▸ Dataset items:
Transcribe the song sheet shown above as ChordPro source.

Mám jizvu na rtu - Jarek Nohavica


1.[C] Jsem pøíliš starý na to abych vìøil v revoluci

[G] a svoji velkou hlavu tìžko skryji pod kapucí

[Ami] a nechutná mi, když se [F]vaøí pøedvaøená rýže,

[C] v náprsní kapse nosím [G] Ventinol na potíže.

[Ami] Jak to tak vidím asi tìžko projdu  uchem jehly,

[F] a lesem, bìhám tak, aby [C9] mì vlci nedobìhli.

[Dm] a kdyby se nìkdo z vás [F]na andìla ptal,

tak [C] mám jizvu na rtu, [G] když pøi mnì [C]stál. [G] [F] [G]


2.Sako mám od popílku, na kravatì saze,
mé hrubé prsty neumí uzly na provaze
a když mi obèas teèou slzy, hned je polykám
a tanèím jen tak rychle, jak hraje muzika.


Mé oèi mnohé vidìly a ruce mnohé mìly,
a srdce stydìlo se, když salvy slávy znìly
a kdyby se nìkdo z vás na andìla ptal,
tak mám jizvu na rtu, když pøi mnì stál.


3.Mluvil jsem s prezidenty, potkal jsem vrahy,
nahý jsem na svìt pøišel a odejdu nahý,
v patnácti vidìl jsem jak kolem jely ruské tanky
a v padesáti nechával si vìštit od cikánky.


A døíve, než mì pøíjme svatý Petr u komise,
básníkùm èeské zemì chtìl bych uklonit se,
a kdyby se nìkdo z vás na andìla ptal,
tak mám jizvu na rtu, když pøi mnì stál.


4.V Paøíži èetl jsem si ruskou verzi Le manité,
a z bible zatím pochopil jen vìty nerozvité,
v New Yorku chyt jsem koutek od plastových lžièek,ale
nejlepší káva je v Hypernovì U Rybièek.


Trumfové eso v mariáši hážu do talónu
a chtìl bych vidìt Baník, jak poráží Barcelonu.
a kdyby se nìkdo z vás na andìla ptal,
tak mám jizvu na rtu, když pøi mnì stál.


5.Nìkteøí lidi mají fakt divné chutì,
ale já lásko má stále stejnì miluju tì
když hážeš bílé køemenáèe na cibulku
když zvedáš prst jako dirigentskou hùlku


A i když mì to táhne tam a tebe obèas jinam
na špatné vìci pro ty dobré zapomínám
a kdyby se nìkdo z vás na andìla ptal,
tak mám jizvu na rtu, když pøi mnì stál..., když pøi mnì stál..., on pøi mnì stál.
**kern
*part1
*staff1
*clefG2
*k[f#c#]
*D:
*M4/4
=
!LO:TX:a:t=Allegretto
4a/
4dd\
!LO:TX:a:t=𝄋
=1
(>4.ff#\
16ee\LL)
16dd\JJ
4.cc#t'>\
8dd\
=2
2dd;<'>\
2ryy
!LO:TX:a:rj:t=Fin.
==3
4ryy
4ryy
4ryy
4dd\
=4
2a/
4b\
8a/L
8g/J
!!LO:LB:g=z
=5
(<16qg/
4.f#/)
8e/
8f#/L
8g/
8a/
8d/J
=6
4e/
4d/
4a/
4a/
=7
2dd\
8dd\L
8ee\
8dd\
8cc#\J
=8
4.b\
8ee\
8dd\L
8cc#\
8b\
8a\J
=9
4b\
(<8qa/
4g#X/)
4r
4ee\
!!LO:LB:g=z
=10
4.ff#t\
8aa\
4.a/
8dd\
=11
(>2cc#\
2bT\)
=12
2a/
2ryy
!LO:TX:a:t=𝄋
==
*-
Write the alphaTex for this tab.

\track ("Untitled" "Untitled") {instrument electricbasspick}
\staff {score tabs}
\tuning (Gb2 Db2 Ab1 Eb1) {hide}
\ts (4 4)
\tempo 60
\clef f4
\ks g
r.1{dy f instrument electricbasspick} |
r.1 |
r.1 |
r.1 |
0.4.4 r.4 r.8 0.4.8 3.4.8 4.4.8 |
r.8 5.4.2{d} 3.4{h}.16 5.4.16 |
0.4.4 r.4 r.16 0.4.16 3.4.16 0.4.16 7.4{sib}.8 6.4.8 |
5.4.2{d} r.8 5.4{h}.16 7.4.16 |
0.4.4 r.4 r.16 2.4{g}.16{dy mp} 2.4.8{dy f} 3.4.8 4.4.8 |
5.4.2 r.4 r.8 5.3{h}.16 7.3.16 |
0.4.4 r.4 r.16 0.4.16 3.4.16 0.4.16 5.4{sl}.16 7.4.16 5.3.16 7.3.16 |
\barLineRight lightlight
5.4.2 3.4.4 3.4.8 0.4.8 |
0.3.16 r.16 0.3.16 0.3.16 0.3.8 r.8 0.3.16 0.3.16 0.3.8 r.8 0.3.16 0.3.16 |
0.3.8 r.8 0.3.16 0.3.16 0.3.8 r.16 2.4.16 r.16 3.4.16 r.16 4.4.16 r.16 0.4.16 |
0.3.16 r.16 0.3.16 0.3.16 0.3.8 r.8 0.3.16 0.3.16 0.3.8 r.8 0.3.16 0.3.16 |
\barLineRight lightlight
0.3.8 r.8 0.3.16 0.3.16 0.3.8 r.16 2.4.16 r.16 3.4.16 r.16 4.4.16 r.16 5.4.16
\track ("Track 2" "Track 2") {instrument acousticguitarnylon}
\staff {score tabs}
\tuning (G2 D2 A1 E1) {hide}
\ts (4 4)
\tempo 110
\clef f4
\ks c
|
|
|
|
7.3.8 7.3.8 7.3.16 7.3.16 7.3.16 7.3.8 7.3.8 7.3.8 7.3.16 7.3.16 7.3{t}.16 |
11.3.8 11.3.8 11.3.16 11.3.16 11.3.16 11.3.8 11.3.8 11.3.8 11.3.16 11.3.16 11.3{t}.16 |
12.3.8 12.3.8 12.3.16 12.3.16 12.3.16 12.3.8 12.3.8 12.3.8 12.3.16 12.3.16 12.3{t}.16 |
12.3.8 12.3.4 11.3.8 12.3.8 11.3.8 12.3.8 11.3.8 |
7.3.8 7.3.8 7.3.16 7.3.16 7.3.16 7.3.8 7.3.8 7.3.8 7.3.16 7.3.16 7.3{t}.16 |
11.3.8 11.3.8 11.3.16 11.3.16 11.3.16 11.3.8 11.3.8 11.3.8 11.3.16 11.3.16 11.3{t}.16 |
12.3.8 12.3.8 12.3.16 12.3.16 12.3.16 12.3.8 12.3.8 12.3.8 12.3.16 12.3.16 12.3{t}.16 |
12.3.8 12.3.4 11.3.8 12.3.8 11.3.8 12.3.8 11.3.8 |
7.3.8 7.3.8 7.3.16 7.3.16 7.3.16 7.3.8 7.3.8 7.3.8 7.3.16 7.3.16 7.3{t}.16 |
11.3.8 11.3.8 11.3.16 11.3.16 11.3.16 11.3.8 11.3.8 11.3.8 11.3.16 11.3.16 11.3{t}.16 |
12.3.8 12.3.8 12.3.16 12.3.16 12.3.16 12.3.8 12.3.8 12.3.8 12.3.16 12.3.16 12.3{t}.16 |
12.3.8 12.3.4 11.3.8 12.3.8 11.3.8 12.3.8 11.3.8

▸ AIM:
Copy out every one of the lines above with no changes at all.

▸ COMPLETED EXERCISE:
Transcribe the song sheet shown above as ChordPro source.

Mám jizvu na rtu - Jarek Nohavica


1.[C] Jsem pøíliš starý na to abych vìøil v revoluci

[G] a svoji velkou hlavu tìžko skryji pod kapucí

[Ami] a nechutná mi, když se [F]vaøí pøedvaøená rýže,

[C] v náprsní kapse nosím [G] Ventinol na potíže.

[Ami] Jak to tak vidím asi tìžko projdu  uchem jehly,

[F] a lesem, bìhám tak, aby [C9] mì vlci nedobìhli.

[Dm] a kdyby se nìkdo z vás [F]na andìla ptal,

tak [C] mám jizvu na rtu, [G] když pøi mnì [C]stál. [G] [F] [G]


2.Sako mám od popílku, na kravatì saze,
mé hrubé prsty neumí uzly na provaze
a když mi obèas teèou slzy, hned je polykám
a tanèím jen tak rychle, jak hraje muzika.


Mé oèi mnohé vidìly a ruce mnohé mìly,
a srdce stydìlo se, když salvy slávy znìly
a kdyby se nìkdo z vás na andìla ptal,
tak mám jizvu na rtu, když pøi mnì stál.


3.Mluvil jsem s prezidenty, potkal jsem vrahy,
nahý jsem na svìt pøišel a odejdu nahý,
v patnácti vidìl jsem jak kolem jely ruské tanky
a v padesáti nechával si vìštit od cikánky.


A døíve, než mì pøíjme svatý Petr u komise,
básníkùm èeské zemì chtìl bych uklonit se,
a kdyby se nìkdo z vás na andìla ptal,
tak mám jizvu na rtu, když pøi mnì stál.


4.V Paøíži èetl jsem si ruskou verzi Le manité,
a z bible zatím pochopil jen vìty nerozvité,
v New Yorku chyt jsem koutek od plastových lžièek,ale
nejlepší káva je v Hypernovì U Rybièek.


Trumfové eso v mariáši hážu do talónu
a chtìl bych vidìt Baník, jak poráží Barcelonu.
a kdyby se nìkdo z vás na andìla ptal,
tak mám jizvu na rtu, když pøi mnì stál.


5.Nìkteøí lidi mají fakt divné chutì,
ale já lásko má stále stejnì miluju tì
když hážeš bílé køemenáèe na cibulku
když zvedáš prst jako dirigentskou hùlku


A i když mì to táhne tam a tebe obèas jinam
na špatné vìci pro ty dobré zapomínám
a kdyby se nìkdo z vás na andìla ptal,
tak mám jizvu na rtu, když pøi mnì stál..., když pøi mnì stál..., on pøi mnì stál.
**kern
*part1
*staff1
*clefG2
*k[f#c#]
*D:
*M4/4
=
!LO:TX:a:t=Allegretto
4a/
4dd\
!LO:TX:a:t=𝄋
=1
(>4.ff#\
16ee\LL)
16dd\JJ
4.cc#t'>\
8dd\
=2
2dd;<'>\
2ryy
!LO:TX:a:rj:t=Fin.
==3
4ryy
4ryy
4ryy
4dd\
=4
2a/
4b\
8a/L
8g/J
!!LO:LB:g=z
=5
(<16qg/
4.f#/)
8e/
8f#/L
8g/
8a/
8d/J
=6
4e/
4d/
4a/
4a/
=7
2dd\
8dd\L
8ee\
8dd\
8cc#\J
=8
4.b\
8ee\
8dd\L
8cc#\
8b\
8a\J
=9
4b\
(<8qa/
4g#X/)
4r
4ee\
!!LO:LB:g=z
=10
4.ff#t\
8aa\
4.a/
8dd\
=11
(>2cc#\
2bT\)
=12
2a/
2ryy
!LO:TX:a:t=𝄋
==
*-
Write the alphaTex for this tab.

\track ("Untitled" "Untitled") {instrument electricbasspick}
\staff {score tabs}
\tuning (Gb2 Db2 Ab1 Eb1) {hide}
\ts (4 4)
\tempo 60
\clef f4
\ks g
r.1{dy f instrument electricbasspick} |
r.1 |
r.1 |
r.1 |
0.4.4 r.4 r.8 0.4.8 3.4.8 4.4.8 |
r.8 5.4.2{d} 3.4{h}.16 5.4.16 |
0.4.4 r.4 r.16 0.4.16 3.4.16 0.4.16 7.4{sib}.8 6.4.8 |
5.4.2{d} r.8 5.4{h}.16 7.4.16 |
0.4.4 r.4 r.16 2.4{g}.16{dy mp} 2.4.8{dy f} 3.4.8 4.4.8 |
5.4.2 r.4 r.8 5.3{h}.16 7.3.16 |
0.4.4 r.4 r.16 0.4.16 3.4.16 0.4.16 5.4{sl}.16 7.4.16 5.3.16 7.3.16 |
\barLineRight lightlight
5.4.2 3.4.4 3.4.8 0.4.8 |
0.3.16 r.16 0.3.16 0.3.16 0.3.8 r.8 0.3.16 0.3.16 0.3.8 r.8 0.3.16 0.3.16 |
0.3.8 r.8 0.3.16 0.3.16 0.3.8 r.16 2.4.16 r.16 3.4.16 r.16 4.4.16 r.16 0.4.16 |
0.3.16 r.16 0.3.16 0.3.16 0.3.8 r.8 0.3.16 0.3.16 0.3.8 r.8 0.3.16 0.3.16 |
\barLineRight lightlight
0.3.8 r.8 0.3.16 0.3.16 0.3.8 r.16 2.4.16 r.16 3.4.16 r.16 4.4.16 r.16 5.4.16
\track ("Track 2" "Track 2") {instrument acousticguitarnylon}
\staff {score tabs}
\tuning (G2 D2 A1 E1) {hide}
\ts (4 4)
\tempo 110
\clef f4
\ks c
|
|
|
|
7.3.8 7.3.8 7.3.16 7.3.16 7.3.16 7.3.8 7.3.8 7.3.8 7.3.16 7.3.16 7.3{t}.16 |
11.3.8 11.3.8 11.3.16 11.3.16 11.3.16 11.3.8 11.3.8 11.3.8 11.3.16 11.3.16 11.3{t}.16 |
12.3.8 12.3.8 12.3.16 12.3.16 12.3.16 12.3.8 12.3.8 12.3.8 12.3.16 12.3.16 12.3{t}.16 |
12.3.8 12.3.4 11.3.8 12.3.8 11.3.8 12.3.8 11.3.8 |
7.3.8 7.3.8 7.3.16 7.3.16 7.3.16 7.3.8 7.3.8 7.3.8 7.3.16 7.3.16 7.3{t}.16 |
11.3.8 11.3.8 11.3.16 11.3.16 11.3.16 11.3.8 11.3.8 11.3.8 11.3.16 11.3.16 11.3{t}.16 |
12.3.8 12.3.8 12.3.16 12.3.16 12.3.16 12.3.8 12.3.8 12.3.8 12.3.16 12.3.16 12.3{t}.16 |
12.3.8 12.3.4 11.3.8 12.3.8 11.3.8 12.3.8 11.3.8 |
7.3.8 7.3.8 7.3.16 7.3.16 7.3.16 7.3.8 7.3.8 7.3.8 7.3.16 7.3.16 7.3{t}.16 |
11.3.8 11.3.8 11.3.16 11.3.16 11.3.16 11.3.8 11.3.8 11.3.8 11.3.16 11.3.16 11.3{t}.16 |
12.3.8 12.3.8 12.3.16 12.3.16 12.3.16 12.3.8 12.3.8 12.3.8 12.3.16 12.3.16 12.3{t}.16 |
12.3.8 12.3.4 11.3.8 12.3.8 11.3.8 12.3.8 11.3.8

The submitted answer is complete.